June 16th.  I turn 26.  And honestly, for the last 12 years, there seemed to follow me some unexplainable spectre that snatched away my hopes at the last minute.  I always thought that by my mid-20′s, I’d be in some sort of meaningful relationship and well on my way to marriage and settling.  I guess, if the last one worked out, I would still be thinking this way.  It’s these small things that cause me to become more and more jaded.

I had a talk with an older friend, and she told me that if two people didn’t live in constant fear of losing each other, nothing meaningful can ever come out of it.  But I don’t really want to live my life like that.  I guess I’m a settler, but I still refuse to settle just for anybody.  I just want a simple life, yet I live a crazy one.  I want a normal girl, but I continue to search for excitement subconsciously.  I’m such the definition of a hypocrite.

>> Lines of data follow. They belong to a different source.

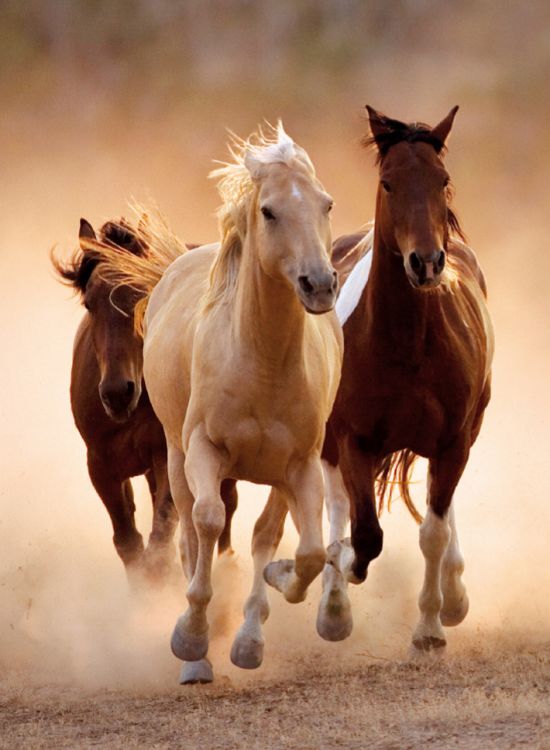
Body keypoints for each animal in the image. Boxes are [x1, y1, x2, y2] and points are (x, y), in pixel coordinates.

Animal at [52, 218, 238, 586]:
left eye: (142, 295)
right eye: (89, 304)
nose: (116, 393)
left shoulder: (167, 456)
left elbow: (160, 539)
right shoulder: (101, 466)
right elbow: (129, 543)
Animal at [93, 123, 343, 683]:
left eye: (326, 203)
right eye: (269, 211)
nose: (319, 285)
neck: (261, 362)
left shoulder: (300, 465)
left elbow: (305, 550)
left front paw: (273, 593)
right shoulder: (203, 451)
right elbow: (206, 524)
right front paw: (190, 637)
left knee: (265, 534)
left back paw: (248, 633)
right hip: (174, 456)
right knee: (190, 531)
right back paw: (198, 657)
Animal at [319, 106, 494, 653]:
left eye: (443, 180)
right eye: (388, 182)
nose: (427, 262)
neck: (407, 342)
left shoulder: (453, 441)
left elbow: (433, 531)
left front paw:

I think back on what happened on Sunday.  How for a day, things seemed simple again.  I yearn for that.  But I also know in my heart that it was a inconsistent solution for our underlying problems.

I dive myself into career again.  I continue to be the fast talking young businessman.  Quick and straight to the point, and people respect me for that.  But on my off-days and nights, I’m the proud wanderer.  The young man who is musing slightly at the club or bar, isolating the noise from the crowd and analyzing its meaning.  The moment sweeps me off my feet and carries me along in the wind, and I really do enjoy it.

But I think, though, that on my 26th year I had better double down on figuring myself out.  Maybe toning down the intensity on which I attack situations.  Because I should think that I’d like to know myself first before I attempt to share it with someone again.